The impact of COVD-19 will be similar to this, but in regard to social behaviours. Over the longer term as a society we will learn how to better control the spread of the virus, how to deal with the infection when present and how to protect the most at risk groups. We will evolve a new normal and the impact of the total lock downs will become a distant memory. However, this learning process could take many years. As a consequence we will find ourselves with too much of our economic capital allocated to socially intensive activities such as shopping, hospitality, public transport, office work, older unautomated manufacturing facilities etc. Until we have a line of sight over how the owners of such assets can finance themselves (or fail in the task and have their assets re-allocated), the stock of value equities will be unknown and these shares as a group, will not perform.

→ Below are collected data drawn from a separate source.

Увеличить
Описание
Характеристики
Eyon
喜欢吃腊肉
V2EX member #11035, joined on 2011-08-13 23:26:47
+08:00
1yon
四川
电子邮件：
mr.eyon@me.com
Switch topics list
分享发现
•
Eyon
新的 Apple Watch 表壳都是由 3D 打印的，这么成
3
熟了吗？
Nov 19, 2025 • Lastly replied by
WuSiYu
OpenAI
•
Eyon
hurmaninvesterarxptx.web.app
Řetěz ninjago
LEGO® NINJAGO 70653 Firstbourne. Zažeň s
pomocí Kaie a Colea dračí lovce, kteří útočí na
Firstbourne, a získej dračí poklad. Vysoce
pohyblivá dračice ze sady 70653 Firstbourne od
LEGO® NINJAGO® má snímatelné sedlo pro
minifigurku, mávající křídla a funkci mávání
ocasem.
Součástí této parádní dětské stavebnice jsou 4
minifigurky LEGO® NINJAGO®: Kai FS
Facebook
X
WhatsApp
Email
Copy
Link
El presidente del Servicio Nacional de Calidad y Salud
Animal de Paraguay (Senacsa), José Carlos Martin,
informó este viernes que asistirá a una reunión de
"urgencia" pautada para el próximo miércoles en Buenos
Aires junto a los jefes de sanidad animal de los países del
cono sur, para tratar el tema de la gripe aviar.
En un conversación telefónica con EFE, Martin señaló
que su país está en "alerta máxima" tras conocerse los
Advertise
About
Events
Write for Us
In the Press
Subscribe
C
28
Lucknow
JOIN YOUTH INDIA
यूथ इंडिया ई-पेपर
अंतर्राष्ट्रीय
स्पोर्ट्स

Digital Accelerates Away from Analogue

As we have seen with so much of 2020 so far, the established trends we all knew about have been accelerated. The move from physical to online retail the US had been moving along at approximately 1% a year since the early 2000s. So far in 2020 the year to date move in this trend has been the equivalent to a decade, this is 20 fold acceleration. Amazon grocery deliveries have tripled year to date and the rate of growth of Prime is accelerating from already high levels of penetration. The other side of this coin is that we are seeing the last gasps of the analogue world happen at higher speed. The BBC looks like its position on the UK license fee is stranded on high ground, but must soon be drowned out. Printed media is now terminal, shopping malls and central business districts increasingly ghost towns. In the US every traditional consumer media company is trying to become Netflix and launch their own streaming service. Meanwhile at Netflix they are moving on and rapidly becoming the World’s broadcast network. Reportedly it is on track to deliver more dubbed content than original language content to its c 200m customers by next year. The point is, our ability to reallocate capital into more modern usage is under intense pressure as the digital world is moving ever more quickly away from the analogue.

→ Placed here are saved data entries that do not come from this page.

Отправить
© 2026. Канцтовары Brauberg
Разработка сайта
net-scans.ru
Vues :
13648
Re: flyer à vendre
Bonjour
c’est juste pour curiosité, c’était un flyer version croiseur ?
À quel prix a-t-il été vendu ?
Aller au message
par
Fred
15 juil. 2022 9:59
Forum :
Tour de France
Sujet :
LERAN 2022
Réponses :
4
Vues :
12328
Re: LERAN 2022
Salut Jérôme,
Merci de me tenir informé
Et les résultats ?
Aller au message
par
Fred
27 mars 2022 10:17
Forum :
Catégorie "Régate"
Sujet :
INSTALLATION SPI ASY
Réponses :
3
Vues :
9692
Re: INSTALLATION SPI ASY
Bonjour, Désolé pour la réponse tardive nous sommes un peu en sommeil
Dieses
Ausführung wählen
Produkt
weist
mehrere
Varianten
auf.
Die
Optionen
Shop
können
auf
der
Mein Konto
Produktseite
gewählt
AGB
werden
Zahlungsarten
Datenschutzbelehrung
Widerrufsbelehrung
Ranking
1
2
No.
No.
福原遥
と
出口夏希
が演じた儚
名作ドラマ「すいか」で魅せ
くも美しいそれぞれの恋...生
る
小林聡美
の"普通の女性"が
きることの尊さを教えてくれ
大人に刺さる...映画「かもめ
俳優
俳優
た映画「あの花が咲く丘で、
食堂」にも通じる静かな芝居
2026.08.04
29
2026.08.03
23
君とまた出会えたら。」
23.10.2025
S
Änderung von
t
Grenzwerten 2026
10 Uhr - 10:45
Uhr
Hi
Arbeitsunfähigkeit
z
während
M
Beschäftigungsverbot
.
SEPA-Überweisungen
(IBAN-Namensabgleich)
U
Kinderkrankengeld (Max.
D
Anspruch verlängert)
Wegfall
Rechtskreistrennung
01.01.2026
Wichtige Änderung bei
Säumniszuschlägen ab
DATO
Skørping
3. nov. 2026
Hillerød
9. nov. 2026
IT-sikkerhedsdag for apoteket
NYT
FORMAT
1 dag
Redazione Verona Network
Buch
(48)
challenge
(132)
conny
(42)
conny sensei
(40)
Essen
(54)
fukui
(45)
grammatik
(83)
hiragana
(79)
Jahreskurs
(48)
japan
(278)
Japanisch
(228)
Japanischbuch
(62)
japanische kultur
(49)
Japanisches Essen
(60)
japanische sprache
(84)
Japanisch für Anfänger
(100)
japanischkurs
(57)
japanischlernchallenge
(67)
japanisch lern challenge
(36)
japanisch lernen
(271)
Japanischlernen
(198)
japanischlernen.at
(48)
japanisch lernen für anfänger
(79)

Second Order Impacts, Taiwan the New Saudi Arabia

So much for the direct impact of the pandemic on equity investment, in addition we need to consider some of the second order impacts. In essence I think, although it is still too early to know, the impact of lock down policies have largely made things worse, not better. I think that the institutions that failed us were largely the public health agencies from the WHO, The Center for Disease Control in the US and Public Health England here. I think that the countries that will emerge relatively strongly from this period will include Sweden, having chosen not to wreck its economy in its COVID response. I think that the West is already in Cold War 2 with China and data and computing capability have already eclipsed natural resources as the main focus for foreign policy. The main theatre of global tension has decisively moved from the Middle East (we no longer seem to notice that Libya has been effectively divided up between Turkey and Russia) to the South China Sea. While Chinese moves to tighten its grip on Hong Kong offer us the chance to have a dutiful bout of post colonial anxiety, Taiwan remains the real prize with its historic significance in the Chinese Revolution and unparalleled semiconductor fabrication capability. The canary in the coal mine for the US is the harsh reality that Intel has conceded and raised the white flag by outsourcing production of its next generation computer chips to TSMC. If data is the new oil, then Taiwan is the new Saudi Arabia. Things will remain tense,the point about cold wars is that they can turn hot. Maybe Wuhan turns out be China’s Chernobyl or Cuban Missile moment and we have a Hollywood ending, but I am not banking on it.